ECLI:NL:RBDHA:2022:1395

Rechtbank Den Haag

Datum uitspraak
17 februari 2022
Publicatiedatum
23 februari 2022
Zaaknummer
NL21.18735
Instantie
Rechtbank Den Haag
Type
Uitspraak
Procedures
  • Eerste aanleg - enkelvoudig
Vindplaatsen
  • Rechtspraak.nl
AI samenvatting door LexboostAutomatisch gegenereerd

Afwijzing verzoek voorlopige voorziening asielaanvraag

In deze zaak heeft de voorzieningenrechter van de Rechtbank Den Haag op 17 februari 2022 uitspraak gedaan in een verzoek om een voorlopige voorziening in het kader van een asielaanvraag. De verzoeker, wiens naam niet is vermeld, had beroep ingesteld tegen het besluit van de staatssecretaris van Justitie en Veiligheid, die zijn asielaanvraag op 26 november 2021 had afgewezen als kennelijk ongegrond. De verzoeker verzocht de voorzieningenrechter om een voorlopige voorziening te treffen, maar is niet verschenen op de zitting die op 3 februari 2022 in Breda plaatsvond. De staatssecretaris was vertegenwoordigd door zijn gemachtigde, mr. P.M.W. Jans.

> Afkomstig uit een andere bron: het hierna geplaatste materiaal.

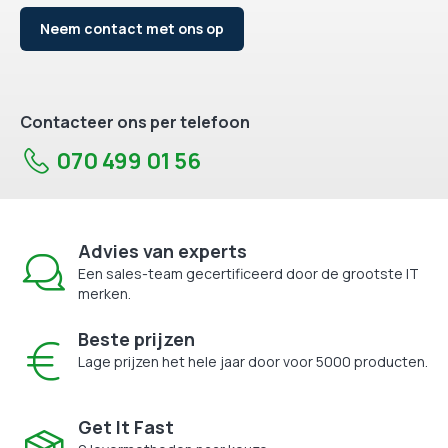
Neem contact met ons op
Contacteer ons per telefoon
070 499 01 56
Advies van experts
Een sales-team gecertificeerd door de grootste IT
merken.
Beste prijzen
Lage prijzen het hele jaar door voor 5000 producten.
Get It Fast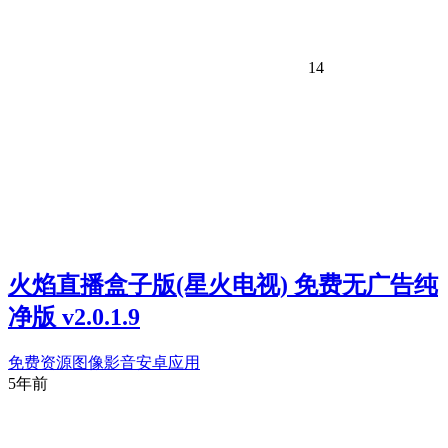
14
火焰直播盒子版(星火电视) 免费无广告纯
净版 v2.0.1.9
免费资源
图像影音
安卓应用
5年前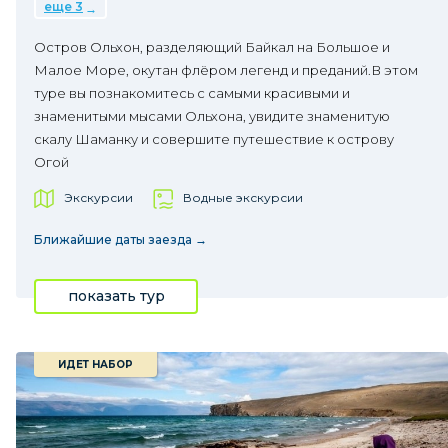
еще 3
Остров Ольхон, разделяющий Байкал на Большое и
Малое Море, окутан флёром легенд и преданий.В этом
туре вы познакомитесь с самыми красивыми и
знаменитыми мысами Ольхона, увидите знаменитую
скалу Шаманку и совершите путешествие к острову
Огой
Экскурсии
Водные экскурсии
Ближайшие даты заезда →
показать тур
ИДЕТ НАБОР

De voorzieningenrechter heeft het verzoek om voorlopige voorziening afgewezen, mede omdat er op dezelfde dag uitspraak is gedaan in een andere zaak (NL21.18734) die verband houdt met het beroep van de verzoeker. De rechtbank heeft geoordeeld dat er geen aanleiding is voor een proceskostenveroordeling. De uitspraak is gedaan door mr. R.A. Karsten-Badal, in aanwezigheid van griffier mr. N.M.L. van der Kammen. De uitspraak is openbaar gemaakt en er staat geen hoger beroep of verzet open tegen deze beslissing.

Uitspraak

RECHTBANK DEN HAAG

Zittingsplaats Middelburg
Bestuursrecht
zaaknummer: NL21.18735

uitspraak van de voorzieningenrechter in de zaak tussen

[naam], verzoeker

V-nummer: [V-nummer]
(gemachtigde: mr. P.A.E. Engelen),
en

de staatssecretaris van Justitie en Veiligheid, verweerder

(gemachtigde: mr. P.M.W. Jans).

Procesverloop

Bij besluit van 26 november 2021 (het bestreden besluit) heeft verweerder de asielaanvraag van verzoeker afgewezen als kennelijk ongegrond.
Verzoeker heeft tegen het bestreden besluit beroep ingesteld. Hij heeft verder de voorzieningenrechter verzocht om een voorlopige voorziening te treffen.
De voorzieningenrechter heeft het verzoek, samen met de zaak NL21.18734, op 3 februari 2022 op zitting behandeld in Breda. Verzoeker is, met bericht van verhindering, niet verschenen. Verweerder heeft zich laten vertegenwoordigen door zijn gemachtigde.

Overwegingen

Bij uitspraak van vandaag, zaaknummer NL21.18734, heeft de rechtbank uitspraak gedaan op het beroep. De voorzieningenrechter wijst het verzoek om die reden af.
Voor een proceskostenveroordeling bestaat geen aanleiding.

Beslissing

De voorzieningenrechter wijst het verzoek om voorlopige voorziening af.
Deze uitspraak is gedaan door mr. R.A. Karsten-Badal, voorzieningenrechter, in aanwezigheid van mr.N.M.L. van der Kammen, griffier, en openbaar gemaakt door middel van geanonimiseerde publicatie op
www.rechtspraak.nl.
De uitspraak is bekendgemaakt op:
Tegen deze uitspraak staat geen hoger beroep of verzet open.